Data items:
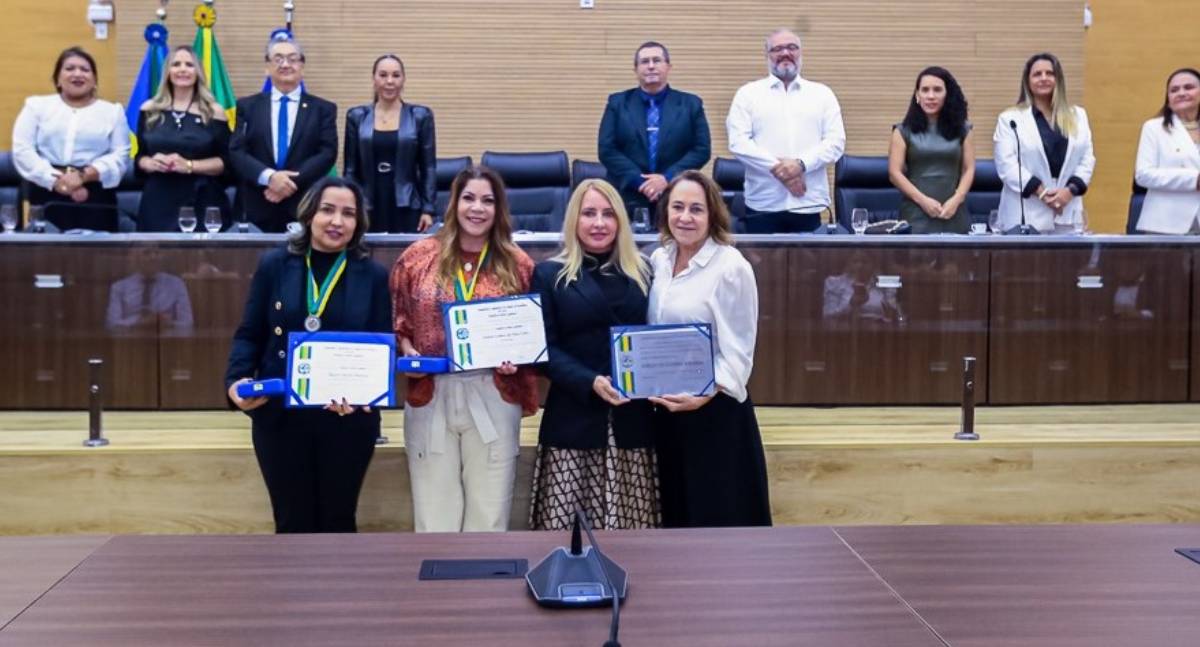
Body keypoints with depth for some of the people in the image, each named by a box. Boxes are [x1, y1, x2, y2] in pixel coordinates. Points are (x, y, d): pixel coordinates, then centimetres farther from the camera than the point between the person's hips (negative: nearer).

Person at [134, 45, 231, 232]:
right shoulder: (150, 110, 10)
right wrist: (150, 163, -8)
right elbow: (139, 157, 15)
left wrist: (189, 165, -14)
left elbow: (226, 162, -1)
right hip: (158, 204, 2)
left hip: (202, 205, -2)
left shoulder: (213, 112, 3)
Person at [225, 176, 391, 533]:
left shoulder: (373, 275, 0)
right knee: (293, 523, 10)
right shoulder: (274, 265, 0)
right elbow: (249, 335, 3)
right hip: (280, 417, 0)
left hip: (348, 421, 0)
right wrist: (237, 380, -16)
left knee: (338, 522, 12)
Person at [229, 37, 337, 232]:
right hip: (256, 209, 1)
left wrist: (293, 182, -15)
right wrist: (269, 176, -16)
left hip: (305, 209, -1)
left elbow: (327, 153, -2)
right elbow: (236, 152, 2)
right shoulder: (247, 106, 11)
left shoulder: (323, 109, 8)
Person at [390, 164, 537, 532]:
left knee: (489, 511, 7)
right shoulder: (418, 257, 3)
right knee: (435, 509, 7)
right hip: (431, 396, 0)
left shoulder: (518, 265, 3)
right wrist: (408, 353, -8)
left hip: (493, 398, 0)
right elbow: (397, 321, 10)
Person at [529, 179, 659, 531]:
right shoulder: (550, 274, 5)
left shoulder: (642, 271, 14)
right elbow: (545, 348, -3)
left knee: (631, 522, 3)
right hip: (574, 419, -2)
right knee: (564, 523, -4)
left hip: (633, 419, 3)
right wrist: (591, 382, -17)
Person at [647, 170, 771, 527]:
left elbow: (737, 352, -13)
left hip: (715, 412, -6)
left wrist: (704, 396, -25)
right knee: (678, 513, 16)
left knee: (721, 517, 0)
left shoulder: (731, 267, -13)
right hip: (665, 411, 6)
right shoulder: (658, 261, 6)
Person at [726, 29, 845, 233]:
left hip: (808, 204, 1)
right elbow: (738, 141, -2)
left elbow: (836, 141, 3)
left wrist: (801, 164, -13)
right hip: (762, 205, -1)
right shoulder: (748, 93, 9)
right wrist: (777, 168, -13)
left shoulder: (822, 94, 13)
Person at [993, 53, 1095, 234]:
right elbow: (1006, 164, -6)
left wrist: (1070, 190, -8)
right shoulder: (1010, 119, 5)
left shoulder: (1078, 116, 17)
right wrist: (1041, 192, -15)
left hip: (1067, 215, 3)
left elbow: (1087, 159, 10)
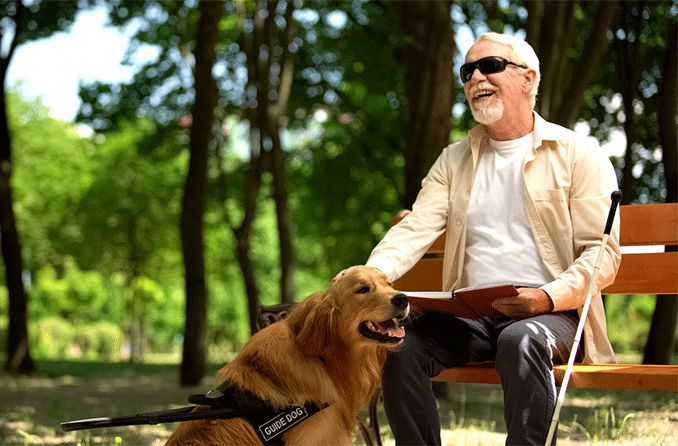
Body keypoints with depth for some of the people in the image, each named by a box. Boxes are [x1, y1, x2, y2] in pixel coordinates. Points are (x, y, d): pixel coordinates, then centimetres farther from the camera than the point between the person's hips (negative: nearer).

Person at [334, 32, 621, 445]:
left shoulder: (578, 154, 4)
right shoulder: (454, 160, 18)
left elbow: (603, 254, -2)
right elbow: (415, 228, 3)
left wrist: (549, 297, -21)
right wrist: (370, 275, -18)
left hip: (552, 315, -4)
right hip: (471, 315, 4)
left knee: (522, 341, -37)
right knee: (398, 342, -23)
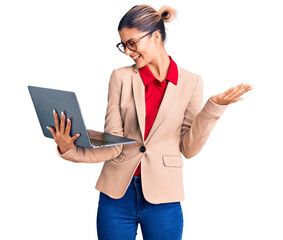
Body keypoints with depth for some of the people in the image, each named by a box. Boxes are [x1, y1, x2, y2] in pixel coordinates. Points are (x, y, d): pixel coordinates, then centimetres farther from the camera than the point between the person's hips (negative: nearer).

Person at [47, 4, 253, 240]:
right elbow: (113, 143, -4)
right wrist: (70, 150, -19)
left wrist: (214, 106, -11)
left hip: (162, 196, -1)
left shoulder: (191, 82, 1)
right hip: (117, 194, 1)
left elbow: (189, 148, -1)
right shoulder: (121, 77, 3)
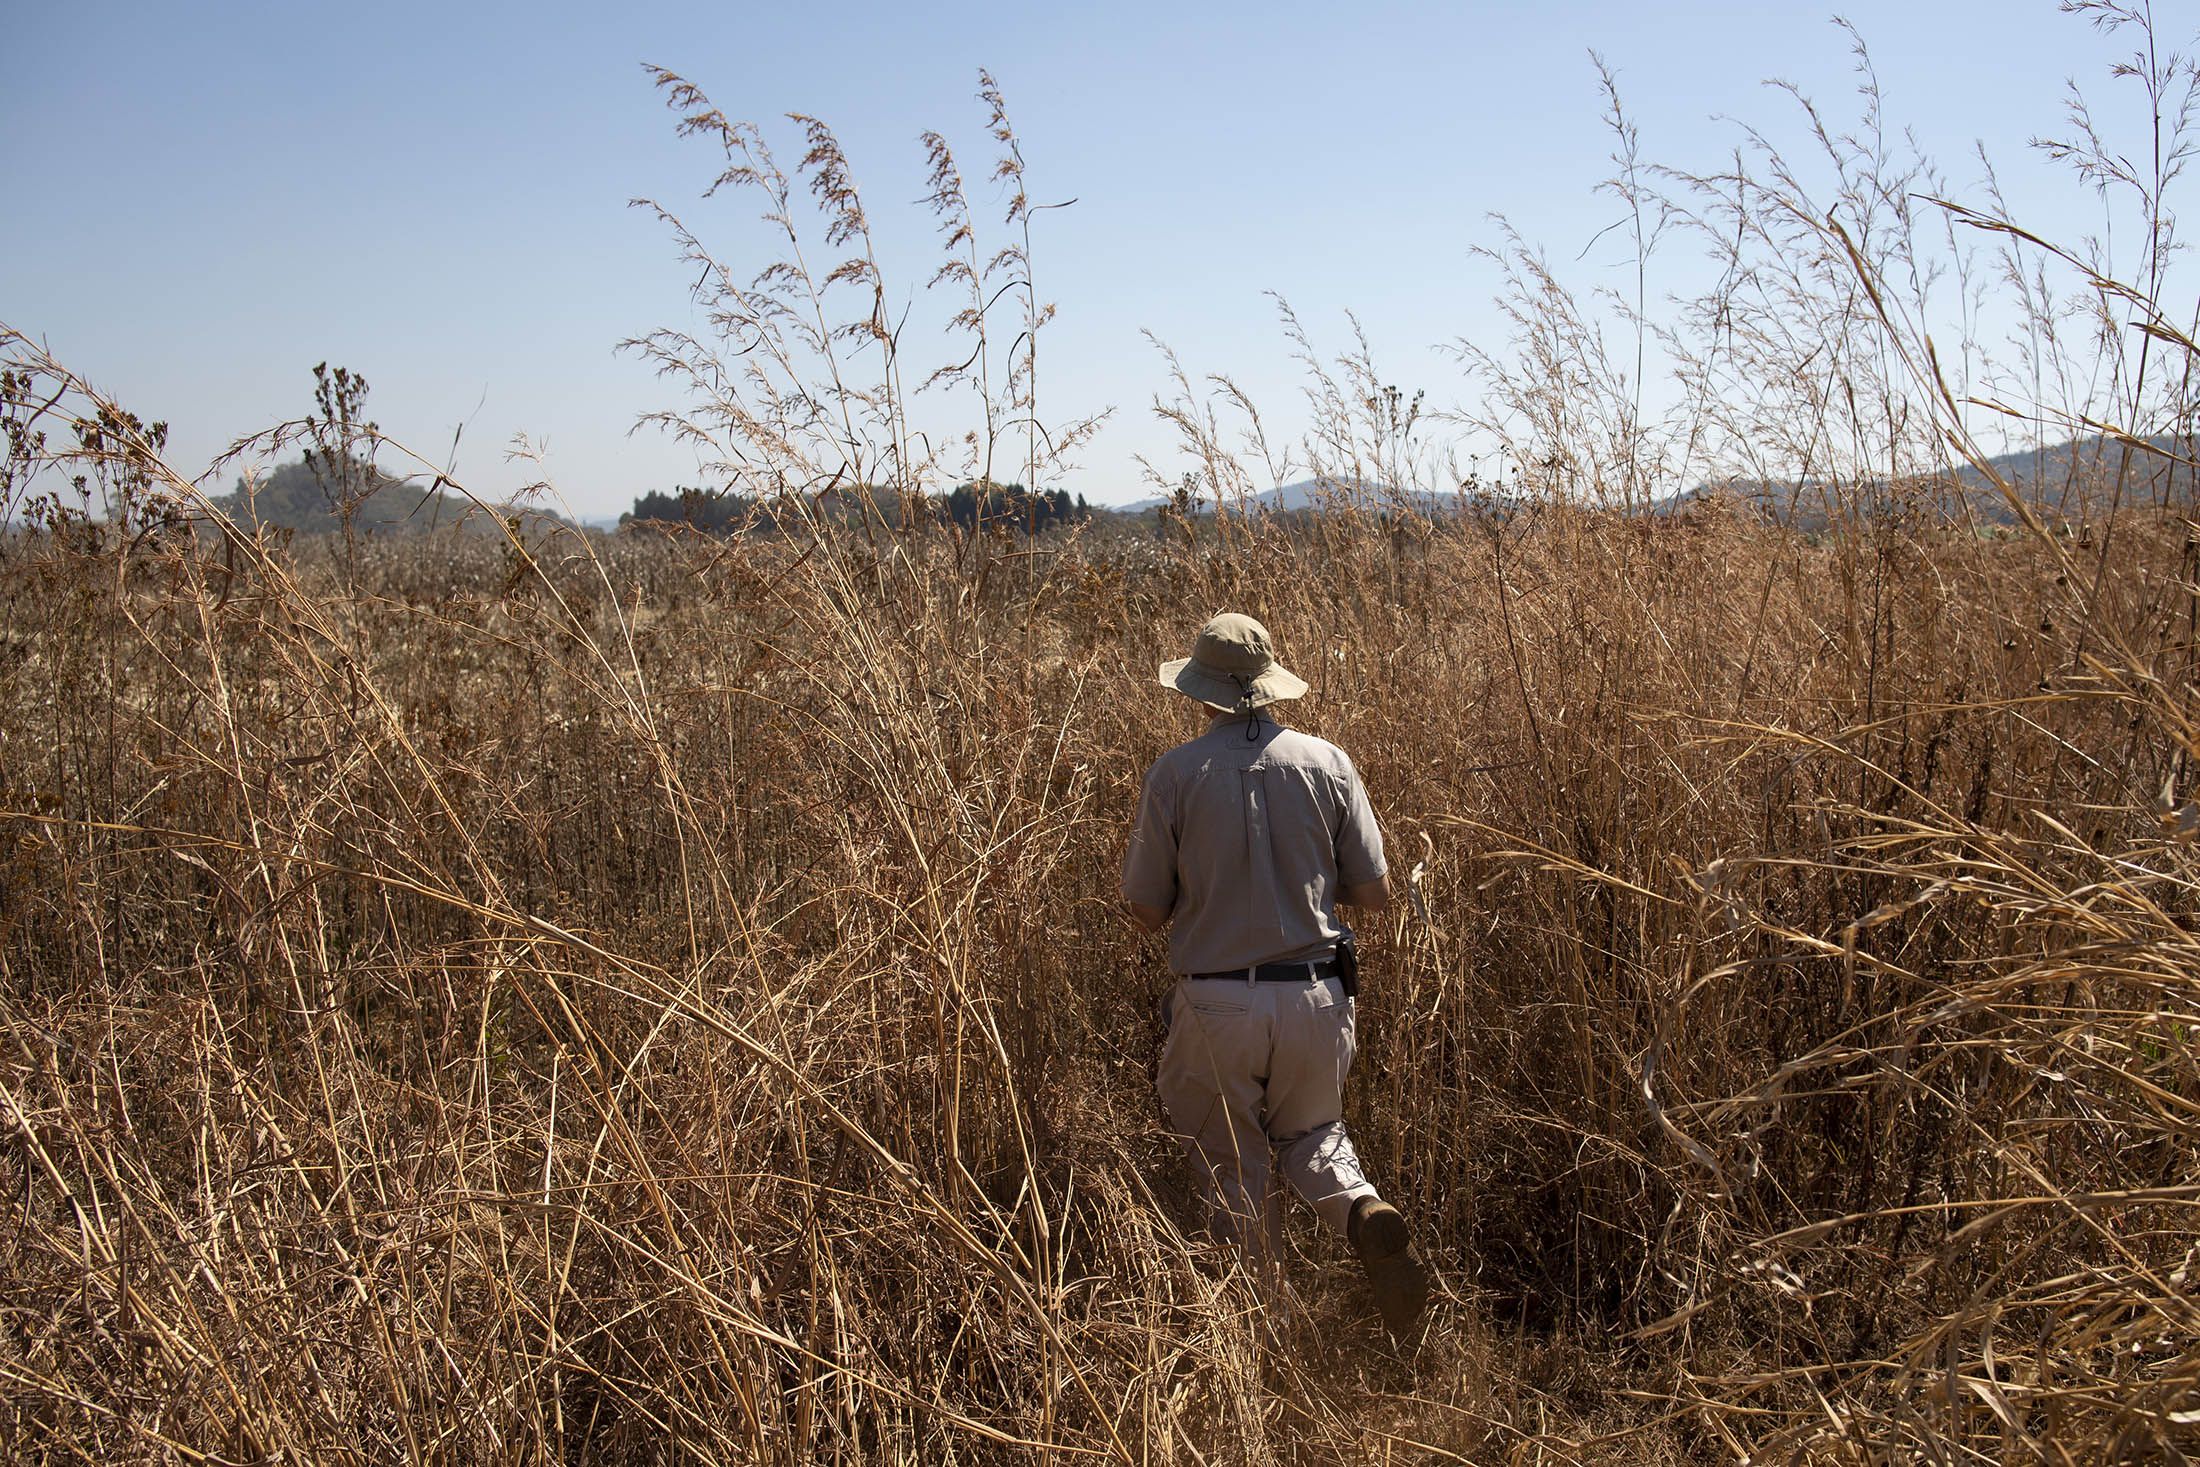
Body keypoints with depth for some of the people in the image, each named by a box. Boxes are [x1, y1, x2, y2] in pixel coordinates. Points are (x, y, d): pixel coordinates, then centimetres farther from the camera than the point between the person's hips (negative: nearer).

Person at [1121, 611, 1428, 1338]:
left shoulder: (1174, 774, -8)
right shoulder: (1326, 763, -3)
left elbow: (1148, 911, -3)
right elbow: (1374, 892, 1)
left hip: (1215, 1005, -2)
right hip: (1313, 997, 2)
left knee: (1231, 1169, 15)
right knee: (1312, 1133, 25)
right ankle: (1365, 1212, -3)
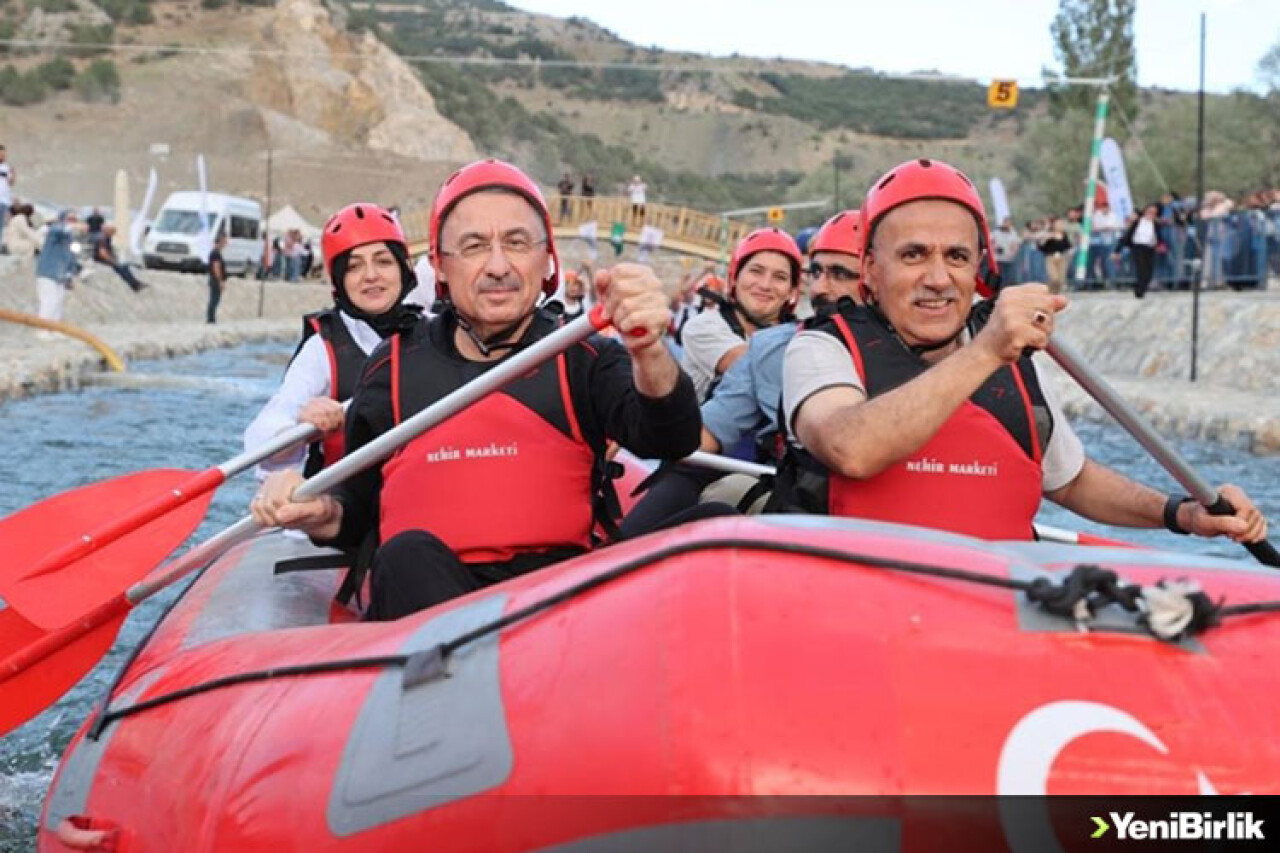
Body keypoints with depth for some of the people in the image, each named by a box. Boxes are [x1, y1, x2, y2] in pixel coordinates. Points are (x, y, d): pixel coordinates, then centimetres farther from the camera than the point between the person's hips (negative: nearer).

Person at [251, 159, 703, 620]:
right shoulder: (396, 364, 16)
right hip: (420, 589, 1)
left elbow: (669, 442, -8)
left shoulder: (583, 358, 13)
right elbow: (357, 513, 21)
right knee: (410, 555, -33)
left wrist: (648, 354, -29)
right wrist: (320, 513, -4)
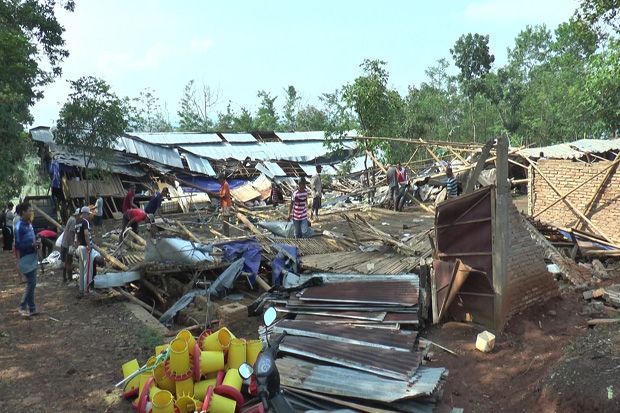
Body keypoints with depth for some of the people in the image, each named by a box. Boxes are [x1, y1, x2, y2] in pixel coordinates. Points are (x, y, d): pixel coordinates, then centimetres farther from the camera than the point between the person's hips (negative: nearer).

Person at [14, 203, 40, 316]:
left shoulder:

:: Your instructions ::
Change every "Person at" in the data items to "Subject at" and give the lines again with nothing else altered. Leave the pictures out.

:: Task output ::
Body keypoints with depth for some of the people in the image, each named by a box. Boxes are [x1, y1, x2, y2] in pixel coordinates. Points are (x, y, d): pixel coordinates, then centimetres farther from the camera than the point between the person's hips (negative: nearer).

Subject at [134, 45, 231, 232]:
right shoulder: (150, 110, 10)
right wrist: (150, 163, -8)
right elbow: (139, 157, 15)
left wrist: (189, 165, -14)
left elbow: (226, 162, -1)
right hip: (158, 204, 2)
left hip: (202, 205, -2)
left shoulder: (213, 112, 3)
Subject at [225, 176, 391, 533]:
left shoulder: (373, 275, 0)
right knee: (293, 523, 10)
right shoulder: (274, 265, 0)
right elbow: (249, 335, 3)
right hip: (280, 417, 0)
left hip: (348, 421, 0)
right wrist: (237, 380, -16)
left knee: (338, 522, 12)
Subject at [229, 37, 337, 232]:
right hip: (256, 209, 1)
left wrist: (293, 182, -15)
right wrist: (269, 176, -16)
left hip: (305, 209, -1)
left elbow: (327, 153, -2)
right elbow: (236, 152, 2)
right shoulder: (247, 106, 11)
left shoulder: (323, 109, 8)
Subject at [390, 164, 537, 532]:
left knee: (489, 511, 7)
right shoulder: (418, 257, 3)
right knee: (435, 509, 7)
right hip: (431, 396, 0)
left shoulder: (518, 265, 3)
right wrist: (408, 353, -8)
left hip: (493, 398, 0)
right elbow: (397, 321, 10)
Subject at [529, 179, 659, 531]:
right shoulder: (550, 274, 5)
left shoulder: (642, 271, 14)
right elbow: (545, 348, -3)
left knee: (631, 522, 3)
right hip: (574, 419, -2)
right knee: (564, 523, -4)
left hip: (633, 419, 3)
right wrist: (591, 382, -17)
Subject at [647, 170, 771, 527]:
left elbow: (737, 352, -13)
left hip: (715, 412, -6)
left wrist: (704, 396, -25)
right knee: (678, 513, 16)
left knee: (721, 517, 0)
left shoulder: (731, 267, -13)
right hip: (665, 411, 6)
right shoulder: (658, 261, 6)
Subject at [726, 29, 845, 233]:
left hip: (808, 204, 1)
right elbow: (738, 141, -2)
left elbow: (836, 141, 3)
left wrist: (801, 164, -13)
right hip: (762, 205, -1)
right shoulder: (748, 93, 9)
right wrist: (777, 168, -13)
left shoulder: (822, 94, 13)
Subject at [993, 53, 1095, 234]:
right elbow: (1006, 164, -6)
left wrist: (1070, 190, -8)
right shoulder: (1010, 119, 5)
left shoulder: (1078, 116, 17)
right wrist: (1041, 192, -15)
left hip: (1067, 215, 3)
left elbow: (1087, 159, 10)
Body keypoints with depth for some of the people in the image, each named by a box. Boxes are [x1, y1, x2, y2] in pixel coordinates. Points are (x, y, d): pixel coordinates, then centimetres farther from the camera than the point between the person's hips (negative: nearer).

Subject at [334, 32, 621, 445]:
left shoulder: (578, 154, 4)
right shoulder: (454, 160, 18)
left elbow: (603, 254, -2)
right elbow: (415, 228, 3)
left wrist: (549, 297, -21)
right wrist: (370, 275, -18)
left hip: (552, 315, -4)
right hip: (471, 315, 4)
left knee: (522, 341, -37)
right knee: (398, 342, -23)
Body keypoints with depth for some of the people in the image, each named by a box. Boxes are [x1, y1, x2, y2] in pixel coordinates. Points are (x, y, d): pixel coordinates, then centimetres farther from the camera than the point between the person's hips (negative: nearer).

Subject at [47, 4, 253, 240]:
right elbow: (113, 143, -4)
right wrist: (70, 150, -19)
left wrist: (214, 106, -11)
left hip: (162, 196, -1)
left shoulder: (191, 82, 1)
right hip: (117, 194, 1)
left elbow: (189, 148, -1)
right shoulder: (121, 77, 3)
Body keypoints with depth for some of the people in the image, each named by a box. Boxes are [x1, y1, x2, y2] in pixel coordinates. Points are (x, y, d): pixel coordinates, then centimetres farther from the camera than the point between the person's hips (negative: nearer).

Subject at [1121, 611, 1428, 1338]:
left shoulder: (1174, 774, -8)
right shoulder: (1326, 763, -3)
left elbow: (1148, 911, -3)
right elbow: (1374, 892, 1)
left hip: (1215, 1005, -2)
right hip: (1313, 997, 2)
left knee: (1231, 1169, 15)
right knee: (1312, 1133, 25)
right ankle: (1365, 1212, -3)
Body keypoints with depth for some of the people in the image, each named by a box. Boxes are [x1, y1, x2, y2] in pixel coordinates. Points are (x, y, d): pixel coordinates, then centimetres farther from the camera than the point between the person's hips (negative: nearer).

Subject at [251, 159, 703, 620]:
right shoulder: (396, 364, 16)
right hip: (420, 589, 1)
left elbow: (669, 442, -8)
left shoulder: (583, 358, 13)
right elbow: (357, 513, 21)
right knee: (410, 555, -33)
left wrist: (648, 354, -29)
right wrist: (320, 513, -4)
Body keypoints with depth for some of the people in the image, each named by a box. Boxes are [x1, y1, x2, y2] in pixel coordinates. Points are (x, y, d): pixel coordinates, then centimetres farther from the camera than the point between the person's hips (negative: nearer).

Subject at [14, 203, 40, 316]:
left shoulder:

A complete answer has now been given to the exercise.